- PROBLEM DESCRIPTION -
From the forum thread below about where people are applying, reproduce word for word the stretch that starts with the words containing "AFI, USC, UCLA, Columbia, Florida" and ends with "State Los Angeles)".

- PASSAGE PROVIDED -
□ □ □ □ □

# Where are you applying?



## dragynally (Jan 24, 2009)

Just curious   
New here trying to make friends


----------



## Filipe (Jan 25, 2009)

USC, AFI, Columbia, NYU, Northwestern


----------



## Justin18 (Jan 25, 2009)

AFI, USC, UCLA, Columbia, Florida St., Northwestern, Columbia College, Boston University, and Loyola Marymount


----------



## Rob the film guy (Jan 25, 2009)

SFSU (San Francisco state)
UCLA
CSULA (Cal State Los Angeles)
Collumbia (in NY)
Collumbia in Chicago
NYU
Chapman University
Boston College
CSUN (Cal State Northridge)

thats the list of schools that I am going to apply to as of right now   I am going to visit a good amount of these schools and some more in the next couple months (since I live in southern california)


----------



## Carebear (Jan 25, 2009)

UCLA, USC, Chapman, LMU, U Texas.


----------



## Rob the film guy (Jan 25, 2009)

@Justin18
Do you have any information on Northwestern or Loyola?  I was thinking about them as well, but thought they had more of a theater department, rather than film


----------



## Justin18 (Jan 25, 2009)

Well I'm applying for screenwriting, but...

Northwestern apparently only has six grad students, and that size of a writing program is somehwat intriguing to me.  Their program also seems to be cross-disciplinary in terms of film, TV, and theatre writing, but also flexible enough to offer very specific courses (don't how they'd pull that with 6 students per year though).  The location - Evanston - is also appealing in that it's one of the more diverse, beautiful,and socially progressive areas of Chicago. And, it's Northwestern.

□ □ □ □ □

- INFORMATION PROVIDED -

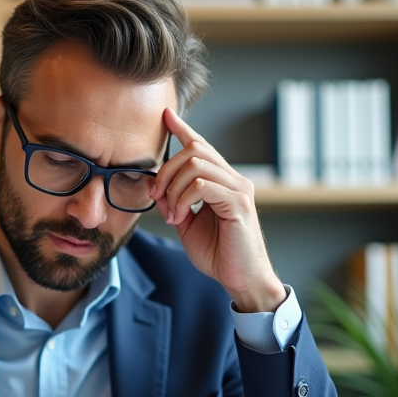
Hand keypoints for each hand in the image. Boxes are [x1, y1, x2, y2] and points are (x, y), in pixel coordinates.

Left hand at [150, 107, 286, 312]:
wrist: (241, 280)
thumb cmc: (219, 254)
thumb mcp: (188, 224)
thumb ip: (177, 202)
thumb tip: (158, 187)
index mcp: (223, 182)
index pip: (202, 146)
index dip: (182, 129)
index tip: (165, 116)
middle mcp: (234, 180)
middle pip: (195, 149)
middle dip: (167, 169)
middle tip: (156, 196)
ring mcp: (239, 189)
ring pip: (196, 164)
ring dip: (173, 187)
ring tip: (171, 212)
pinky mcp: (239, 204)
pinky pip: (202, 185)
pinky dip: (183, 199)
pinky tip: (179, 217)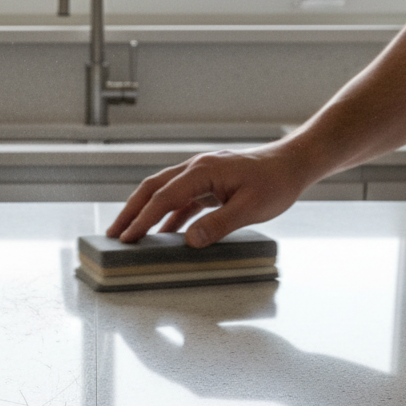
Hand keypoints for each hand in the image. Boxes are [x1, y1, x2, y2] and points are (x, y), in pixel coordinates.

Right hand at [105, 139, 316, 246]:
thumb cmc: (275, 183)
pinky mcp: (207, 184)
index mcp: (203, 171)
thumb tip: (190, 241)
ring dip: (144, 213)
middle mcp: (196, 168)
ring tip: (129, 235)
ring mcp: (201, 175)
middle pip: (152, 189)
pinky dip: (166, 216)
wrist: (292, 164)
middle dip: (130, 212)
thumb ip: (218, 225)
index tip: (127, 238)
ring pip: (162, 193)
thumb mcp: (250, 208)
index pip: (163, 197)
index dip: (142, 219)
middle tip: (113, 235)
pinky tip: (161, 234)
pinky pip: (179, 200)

□ □ □ □ □

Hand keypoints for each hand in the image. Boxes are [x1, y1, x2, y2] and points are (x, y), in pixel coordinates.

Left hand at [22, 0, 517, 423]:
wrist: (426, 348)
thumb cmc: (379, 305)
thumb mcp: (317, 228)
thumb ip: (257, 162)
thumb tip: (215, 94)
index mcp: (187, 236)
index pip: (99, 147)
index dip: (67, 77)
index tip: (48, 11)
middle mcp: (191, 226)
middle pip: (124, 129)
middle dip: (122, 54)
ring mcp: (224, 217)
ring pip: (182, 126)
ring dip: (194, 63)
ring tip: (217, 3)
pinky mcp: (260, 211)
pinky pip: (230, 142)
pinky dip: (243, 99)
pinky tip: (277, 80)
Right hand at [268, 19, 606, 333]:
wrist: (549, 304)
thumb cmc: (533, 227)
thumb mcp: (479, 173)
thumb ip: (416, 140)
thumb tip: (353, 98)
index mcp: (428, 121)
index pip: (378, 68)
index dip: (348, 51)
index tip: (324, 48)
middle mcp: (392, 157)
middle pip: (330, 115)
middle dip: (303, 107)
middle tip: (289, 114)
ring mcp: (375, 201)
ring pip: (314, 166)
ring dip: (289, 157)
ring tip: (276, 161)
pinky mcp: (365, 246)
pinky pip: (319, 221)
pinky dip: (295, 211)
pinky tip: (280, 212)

□ □ □ □ □

- EXPECTED OUTPUT -
AFI, USC, UCLA, Columbia, Florida St., Northwestern, Columbia College, Boston University, and Loyola Marymount


----------



## Rob the film guy (Jan 25, 2009)

SFSU (San Francisco state)
UCLA
CSULA (Cal State Los Angeles)